Mr. Dowling also shipped queen bees to people who wanted to start their own hives. This involved a wire mesh wooden-framed box, with a small enclosed container inserted that held a queen bee and a few workers, and some sugar wax for food. The rest of the box had more worker bees, and a can of Karo corn syrup with a punched drip hole to feed the workers. This whole rig was shipped to customers, and somehow it worked to get folks started in their own little bee business.

Most of us know the other value of this superb little bee creature – pollination of plants, flowers, and crops. In their quest for nectar, bees unknowingly collect pollen on their legs and bodies. When they go to another plant or flower, some of that rubs off to fertilize the new plants. It’s an intricate and amazing process of symbiosis between insect and plant, all taking place in millions of places and ways every day – Mother Nature’s finely-tuned little mix of mutual beneficiaries. By itself, the tiny bee isn’t much. But put several thousand in a hive, working in harmony, and look what you get. It takes 50,000 bees to make one pound of honey.

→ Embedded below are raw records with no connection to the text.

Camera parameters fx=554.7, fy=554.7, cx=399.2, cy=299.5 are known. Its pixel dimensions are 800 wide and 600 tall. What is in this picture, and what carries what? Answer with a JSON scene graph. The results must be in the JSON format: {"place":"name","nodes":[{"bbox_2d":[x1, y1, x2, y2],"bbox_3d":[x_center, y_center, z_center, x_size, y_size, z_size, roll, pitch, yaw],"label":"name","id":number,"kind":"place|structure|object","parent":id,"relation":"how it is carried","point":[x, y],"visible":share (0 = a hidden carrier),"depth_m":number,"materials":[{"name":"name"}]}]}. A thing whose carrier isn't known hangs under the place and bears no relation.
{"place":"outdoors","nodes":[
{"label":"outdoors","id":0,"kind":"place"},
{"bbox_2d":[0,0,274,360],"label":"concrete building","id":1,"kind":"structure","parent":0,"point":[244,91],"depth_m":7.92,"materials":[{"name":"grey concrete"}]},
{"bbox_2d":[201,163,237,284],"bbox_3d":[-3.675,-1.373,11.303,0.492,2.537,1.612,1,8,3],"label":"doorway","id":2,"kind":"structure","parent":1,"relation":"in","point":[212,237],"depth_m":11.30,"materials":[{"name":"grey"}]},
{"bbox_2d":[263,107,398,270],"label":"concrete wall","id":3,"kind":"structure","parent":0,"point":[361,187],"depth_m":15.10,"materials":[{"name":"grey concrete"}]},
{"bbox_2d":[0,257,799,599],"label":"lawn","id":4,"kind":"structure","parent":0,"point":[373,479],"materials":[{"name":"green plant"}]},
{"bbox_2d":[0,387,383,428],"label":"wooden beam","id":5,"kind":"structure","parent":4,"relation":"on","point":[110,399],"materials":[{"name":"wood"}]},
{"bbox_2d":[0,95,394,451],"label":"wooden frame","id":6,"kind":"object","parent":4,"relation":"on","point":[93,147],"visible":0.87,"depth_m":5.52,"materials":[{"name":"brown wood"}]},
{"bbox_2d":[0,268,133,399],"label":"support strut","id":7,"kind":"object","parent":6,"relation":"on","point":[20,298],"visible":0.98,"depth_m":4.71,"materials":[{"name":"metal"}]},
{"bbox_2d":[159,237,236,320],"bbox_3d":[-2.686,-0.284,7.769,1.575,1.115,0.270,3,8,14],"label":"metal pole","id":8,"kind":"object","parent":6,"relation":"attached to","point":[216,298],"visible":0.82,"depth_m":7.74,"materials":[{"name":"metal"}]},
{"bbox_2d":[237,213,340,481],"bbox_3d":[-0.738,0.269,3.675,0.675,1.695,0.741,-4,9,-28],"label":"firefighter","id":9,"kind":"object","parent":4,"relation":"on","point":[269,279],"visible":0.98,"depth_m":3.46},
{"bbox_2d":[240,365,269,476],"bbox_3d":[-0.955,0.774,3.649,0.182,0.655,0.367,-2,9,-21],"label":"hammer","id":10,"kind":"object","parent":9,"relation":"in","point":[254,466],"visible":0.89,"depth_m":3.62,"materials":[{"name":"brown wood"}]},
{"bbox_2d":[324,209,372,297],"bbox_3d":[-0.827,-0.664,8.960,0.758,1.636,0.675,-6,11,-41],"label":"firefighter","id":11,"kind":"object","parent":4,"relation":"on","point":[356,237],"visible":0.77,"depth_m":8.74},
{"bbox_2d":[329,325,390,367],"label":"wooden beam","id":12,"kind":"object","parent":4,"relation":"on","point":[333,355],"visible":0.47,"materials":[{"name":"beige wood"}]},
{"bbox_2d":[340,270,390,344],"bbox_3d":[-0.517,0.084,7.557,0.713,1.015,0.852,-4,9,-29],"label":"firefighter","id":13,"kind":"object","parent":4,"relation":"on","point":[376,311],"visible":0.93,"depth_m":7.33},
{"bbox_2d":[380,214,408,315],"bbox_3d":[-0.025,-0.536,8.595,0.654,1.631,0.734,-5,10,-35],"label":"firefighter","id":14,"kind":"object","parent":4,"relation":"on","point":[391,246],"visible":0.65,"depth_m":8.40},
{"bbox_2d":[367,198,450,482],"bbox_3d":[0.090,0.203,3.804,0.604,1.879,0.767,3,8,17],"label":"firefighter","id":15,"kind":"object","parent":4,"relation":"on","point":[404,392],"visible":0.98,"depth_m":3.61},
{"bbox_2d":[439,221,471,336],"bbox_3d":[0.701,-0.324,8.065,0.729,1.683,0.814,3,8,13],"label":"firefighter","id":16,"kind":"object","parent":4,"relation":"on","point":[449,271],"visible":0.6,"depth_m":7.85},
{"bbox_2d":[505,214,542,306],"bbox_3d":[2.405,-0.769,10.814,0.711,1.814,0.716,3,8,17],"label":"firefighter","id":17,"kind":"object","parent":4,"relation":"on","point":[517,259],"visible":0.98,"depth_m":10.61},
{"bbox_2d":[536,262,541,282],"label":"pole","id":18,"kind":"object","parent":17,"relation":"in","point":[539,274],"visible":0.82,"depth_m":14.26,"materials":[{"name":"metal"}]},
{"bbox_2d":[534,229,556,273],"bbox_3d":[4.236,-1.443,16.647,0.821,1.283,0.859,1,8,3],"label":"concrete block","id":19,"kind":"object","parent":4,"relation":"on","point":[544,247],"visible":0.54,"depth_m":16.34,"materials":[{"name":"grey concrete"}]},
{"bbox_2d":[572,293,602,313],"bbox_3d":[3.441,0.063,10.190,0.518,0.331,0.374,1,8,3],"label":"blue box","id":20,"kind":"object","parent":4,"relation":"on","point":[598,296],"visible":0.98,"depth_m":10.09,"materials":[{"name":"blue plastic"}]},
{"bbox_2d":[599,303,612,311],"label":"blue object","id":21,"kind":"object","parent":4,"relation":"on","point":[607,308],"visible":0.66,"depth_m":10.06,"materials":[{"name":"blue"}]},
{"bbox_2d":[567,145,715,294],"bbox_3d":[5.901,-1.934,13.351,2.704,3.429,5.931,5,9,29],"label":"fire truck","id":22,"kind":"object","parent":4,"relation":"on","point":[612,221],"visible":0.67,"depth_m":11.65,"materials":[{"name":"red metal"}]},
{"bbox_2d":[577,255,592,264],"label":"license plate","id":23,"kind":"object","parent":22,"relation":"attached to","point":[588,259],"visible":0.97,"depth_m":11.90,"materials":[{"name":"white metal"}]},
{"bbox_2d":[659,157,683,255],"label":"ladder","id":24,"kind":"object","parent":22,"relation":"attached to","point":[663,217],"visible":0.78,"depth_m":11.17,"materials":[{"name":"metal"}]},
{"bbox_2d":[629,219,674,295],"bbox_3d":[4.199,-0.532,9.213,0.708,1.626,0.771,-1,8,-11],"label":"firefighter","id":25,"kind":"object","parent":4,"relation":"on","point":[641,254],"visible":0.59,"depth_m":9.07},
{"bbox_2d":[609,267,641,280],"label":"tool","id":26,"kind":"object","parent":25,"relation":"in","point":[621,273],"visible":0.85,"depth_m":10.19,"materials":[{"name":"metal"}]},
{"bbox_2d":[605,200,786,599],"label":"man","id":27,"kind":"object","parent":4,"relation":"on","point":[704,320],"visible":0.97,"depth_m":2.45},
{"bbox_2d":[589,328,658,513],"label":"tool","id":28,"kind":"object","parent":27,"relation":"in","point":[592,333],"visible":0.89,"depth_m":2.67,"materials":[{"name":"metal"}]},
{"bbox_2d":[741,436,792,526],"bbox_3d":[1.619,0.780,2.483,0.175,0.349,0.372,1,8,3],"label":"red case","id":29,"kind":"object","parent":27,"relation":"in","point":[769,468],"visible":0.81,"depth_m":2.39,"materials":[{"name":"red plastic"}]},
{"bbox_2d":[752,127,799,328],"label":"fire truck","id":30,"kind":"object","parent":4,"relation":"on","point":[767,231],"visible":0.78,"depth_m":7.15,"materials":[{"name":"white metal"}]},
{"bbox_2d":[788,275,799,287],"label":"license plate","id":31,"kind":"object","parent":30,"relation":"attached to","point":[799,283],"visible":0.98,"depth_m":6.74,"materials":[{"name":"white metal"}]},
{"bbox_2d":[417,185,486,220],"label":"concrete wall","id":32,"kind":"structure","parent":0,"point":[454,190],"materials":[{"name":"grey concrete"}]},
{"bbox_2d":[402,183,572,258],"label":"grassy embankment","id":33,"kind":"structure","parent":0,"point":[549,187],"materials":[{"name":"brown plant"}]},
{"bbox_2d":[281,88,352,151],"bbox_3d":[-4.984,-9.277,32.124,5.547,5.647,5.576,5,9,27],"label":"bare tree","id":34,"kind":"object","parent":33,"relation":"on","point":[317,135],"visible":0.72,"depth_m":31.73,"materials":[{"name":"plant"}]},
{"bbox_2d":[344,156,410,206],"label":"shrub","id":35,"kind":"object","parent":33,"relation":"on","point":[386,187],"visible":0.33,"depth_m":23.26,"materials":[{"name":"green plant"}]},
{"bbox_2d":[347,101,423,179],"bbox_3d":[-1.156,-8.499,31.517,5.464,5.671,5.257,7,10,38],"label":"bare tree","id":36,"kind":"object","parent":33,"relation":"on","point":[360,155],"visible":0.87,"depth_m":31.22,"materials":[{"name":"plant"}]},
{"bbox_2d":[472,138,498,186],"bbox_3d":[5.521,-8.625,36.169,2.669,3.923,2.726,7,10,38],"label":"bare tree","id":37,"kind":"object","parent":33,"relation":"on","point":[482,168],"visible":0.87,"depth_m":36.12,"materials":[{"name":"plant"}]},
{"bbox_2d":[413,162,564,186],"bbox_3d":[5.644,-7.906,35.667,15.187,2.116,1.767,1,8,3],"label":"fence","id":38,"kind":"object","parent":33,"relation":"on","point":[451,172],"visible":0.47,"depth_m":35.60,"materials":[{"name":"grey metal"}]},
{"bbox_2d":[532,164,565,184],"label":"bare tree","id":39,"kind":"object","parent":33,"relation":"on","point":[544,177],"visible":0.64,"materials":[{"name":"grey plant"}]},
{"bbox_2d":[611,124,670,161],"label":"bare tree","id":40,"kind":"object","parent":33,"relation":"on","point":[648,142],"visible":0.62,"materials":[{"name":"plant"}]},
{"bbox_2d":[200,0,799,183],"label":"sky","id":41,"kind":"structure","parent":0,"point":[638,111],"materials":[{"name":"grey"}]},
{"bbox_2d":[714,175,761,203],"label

Mama would smile when she saw my nasty, dirty, sweaty work clothes every evening when I got home. But she didn’t mind washing them, and feeding me a huge dinner every night to sate my ravenous appetite. She and Daddy knew I was working, making some money, staying out of trouble, learning some good new stuff for my brain and my body. Good parents know what’s good for you, even when you’re not sure. Mama and Daddy’s youngest boy was growing up, physically and mentally, shaped by their good parenting, and good men like Mr. Punch Dowling.

It was my privilege to work for this man for three summers. And it really was work – tough, hard, hot, sweaty, dirty, and unglamorous. Sometimes I wanted to quit, or complain, or even cry – but I didn’t. I wanted to make my parents and Mr. Dowling proud, so I hung tough and “powered through” as they say today. And I was rewarded with a nice little wad of cash in my pocket every Friday, good for saving, and buying new school clothes, or maybe some new 45 records. The best part came later, when my parents would beam with pride after Mr. Dowling called them to say what a good and hard worker I was.

For this important part of my life, part of my growing up and coming of age, and just a little late … I say “thank you” to Mama and Daddy and Mr. Dowling. And – begrudgingly – to all those hard-working little honeybees, who taught me about hard work, physical and mental discipline, and the incredible miracle of one of God’s amazing little critters.